Not really, but close enough. White zin is starter stuff, not far from a soft drink and still the object of scorn among snobs—so much so that it’s now too obvious to discuss. So, the best way to deride it and those who enjoy it is quietly. And to confidently enjoy another, quite different, pink wine: rosà. Most grapes, even red ones, are white on the inside. Color and texture comes from exposure of the juice to the skins, and rosà's color and texture are highly adjustable. That means a whole spectrum of pink wines to explore. Many of them are ideal for pastas, pizzas, most white meats and many reds, and vegetables that don’t seem to go with anything else, and as a general counterforce to Chico’s unreasonable heat. Take Terre Rouge’s Vin Gris d’Amador, which tastes like fresh spiced strawberries with a citrus zing, a gentle essence of cream and the added bonus of about 13-percent alcohol (no, it’s not sweet).
But take it your way—that is, if you still can. Scientists actually have proven our susceptibility, particularly in the olfactory sense, to the power of suggestion. Tell somebody a wine smells like pencil shavings, for example, and they actually become more likely to say, “Oh, yeah. Pencil shavings.” Seriously, there’s data on this.
Now, a wine can smell like pencil shavings for several reasons: (1) The novice may fear ridicule as an undiscriminating idiot or may be eager to please or silence the know-it-all. (2) The suggestion, encoded with memory, is potent enough to prevail over the actual sense. (3) The wine smells like pencil shavings (good cabernet franc comes to mind).
For the uninitiated, a good rule of thumb is to assert the sovereignty of smelling for one’s self. Don’t let them tell you what to whiff. Conversely, for those in the know, it’s best to be fair.

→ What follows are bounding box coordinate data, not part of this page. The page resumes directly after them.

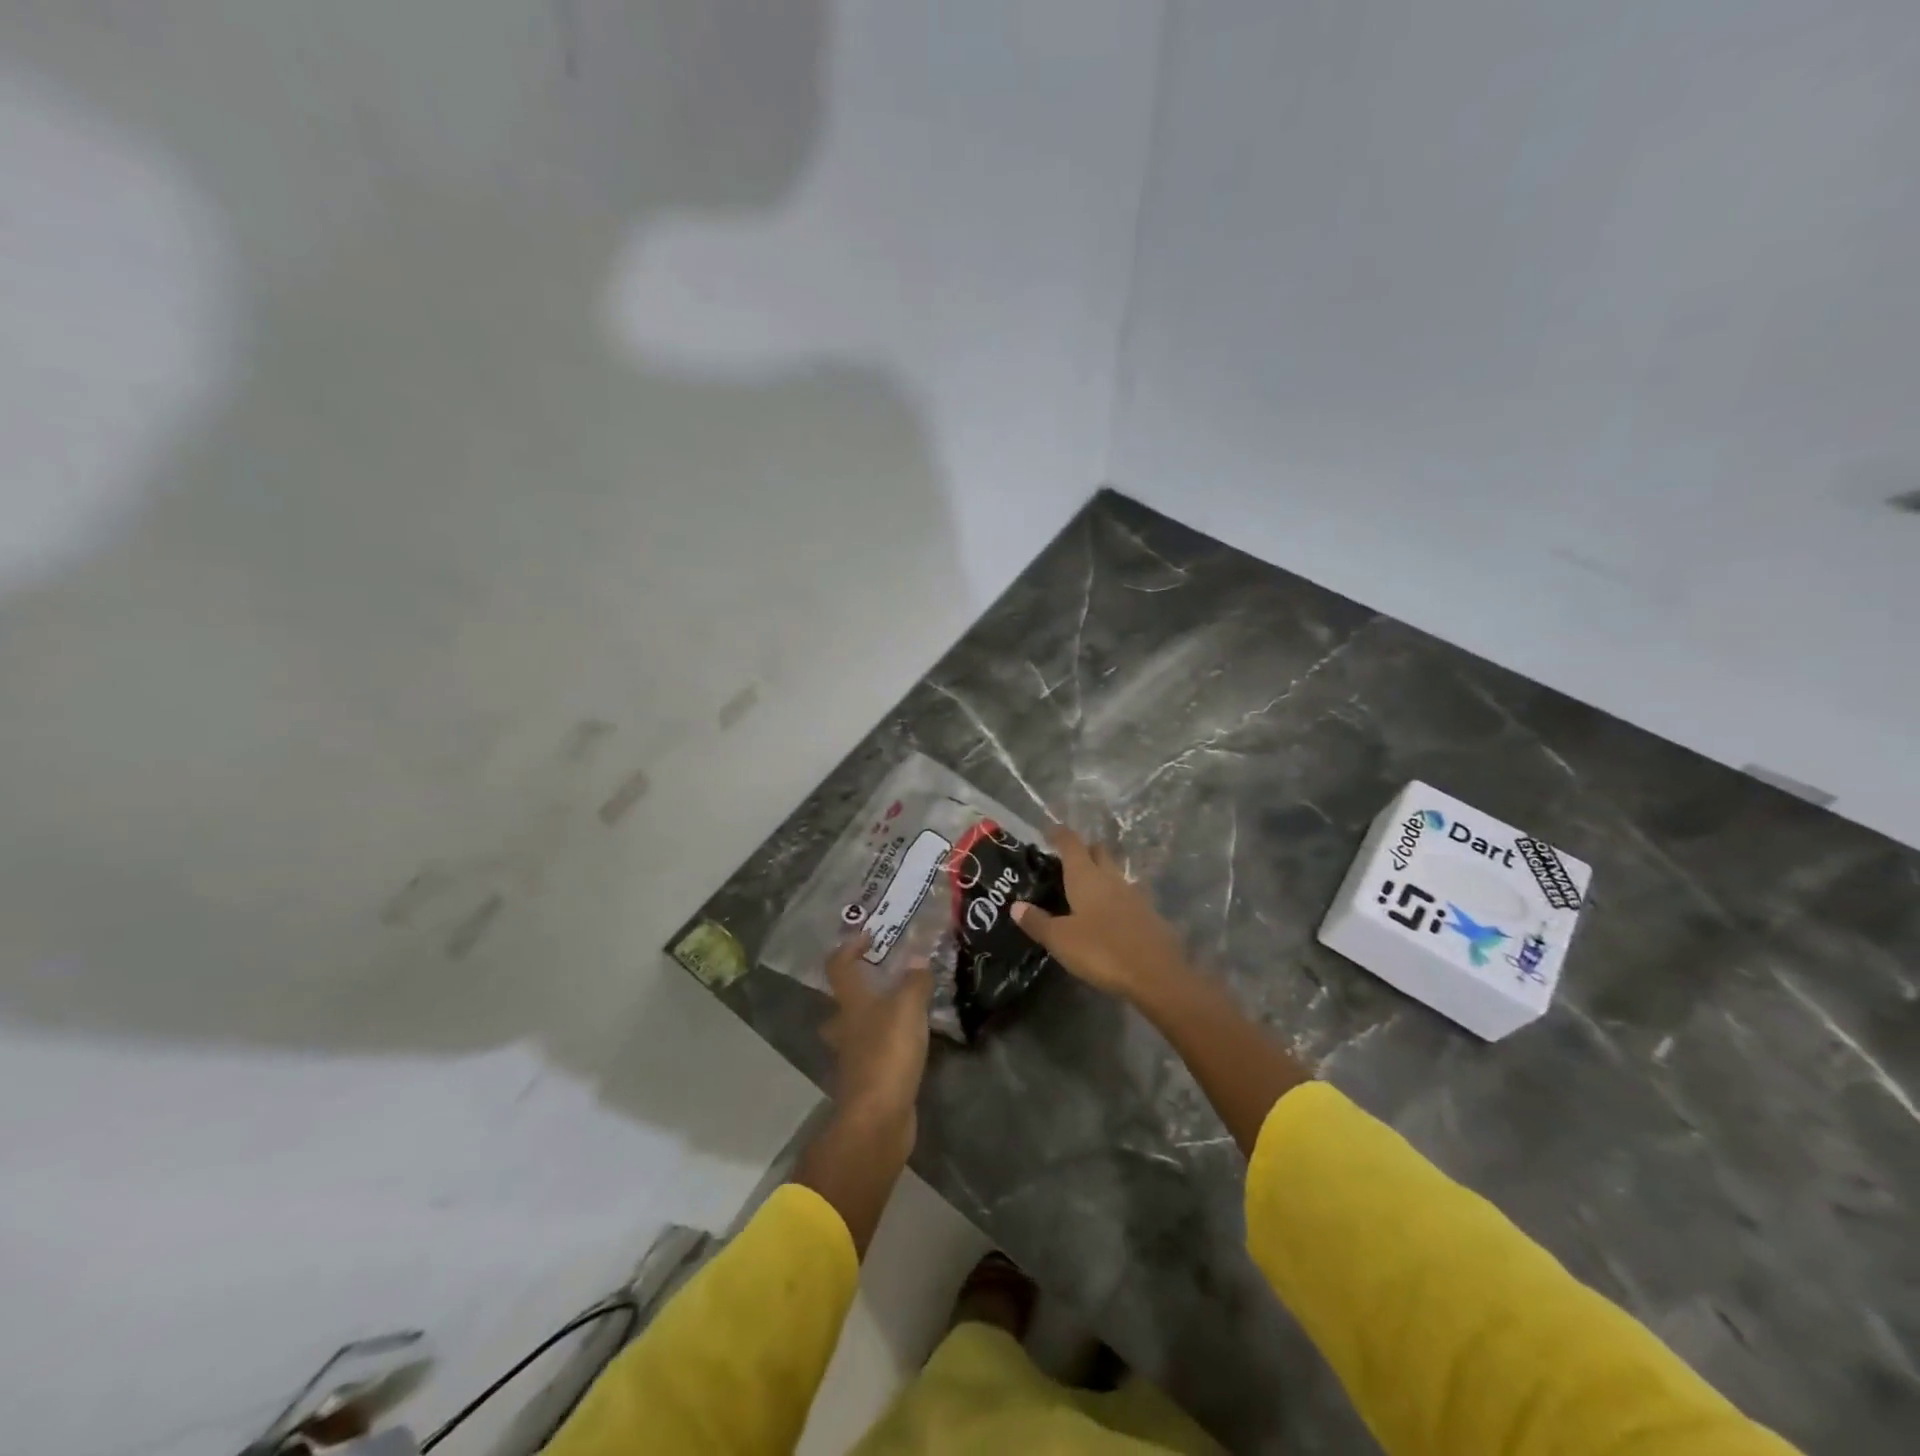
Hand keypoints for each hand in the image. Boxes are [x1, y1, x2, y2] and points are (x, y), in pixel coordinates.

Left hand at [821, 931, 933, 1129]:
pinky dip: (888, 1044)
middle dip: (859, 989)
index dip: (849, 948)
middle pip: (843, 1002)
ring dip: (874, 1018)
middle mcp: (845, 1028)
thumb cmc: (888, 1053)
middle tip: (884, 978)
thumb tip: (918, 957)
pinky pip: (875, 1053)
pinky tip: (910, 1042)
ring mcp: (854, 1057)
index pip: (839, 966)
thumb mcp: (908, 1008)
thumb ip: (915, 981)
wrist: (878, 1119)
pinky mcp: (868, 1081)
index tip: (868, 935)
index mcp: (851, 1004)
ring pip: (858, 1029)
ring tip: (903, 1010)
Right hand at [1011, 826, 1188, 1002]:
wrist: (1156, 974)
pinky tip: (1107, 914)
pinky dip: (1114, 896)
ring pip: (1114, 872)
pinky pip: (1126, 894)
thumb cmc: (1101, 950)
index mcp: (1086, 876)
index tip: (1049, 832)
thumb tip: (1015, 906)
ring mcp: (1133, 894)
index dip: (1059, 834)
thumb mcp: (1060, 940)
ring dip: (1101, 873)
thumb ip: (1037, 921)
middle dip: (1083, 850)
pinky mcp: (1148, 913)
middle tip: (1066, 861)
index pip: (1071, 843)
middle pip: (1098, 851)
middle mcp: (1111, 877)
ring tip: (1085, 889)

Faking sets a bad precedent, and trying to trick people makes you malicious, which makes you dangerous to drink with. Besides, sooner or later, you’ll come across someone who may or may not smell the pencil shavings but has a bloodhound’s nose for bullshit.
For those who really would like to know it all, there’s always the department of viticulture and enology down at UC Davis (http://wineserver.ucdavis.edu), which has produced a generation of famous winemakers and an infamous test proving that even experts sometimes can’t tell the difference between white and red.
The rest of us will just keep tasting. If we don’t get savvier, we’ll at least get drunk.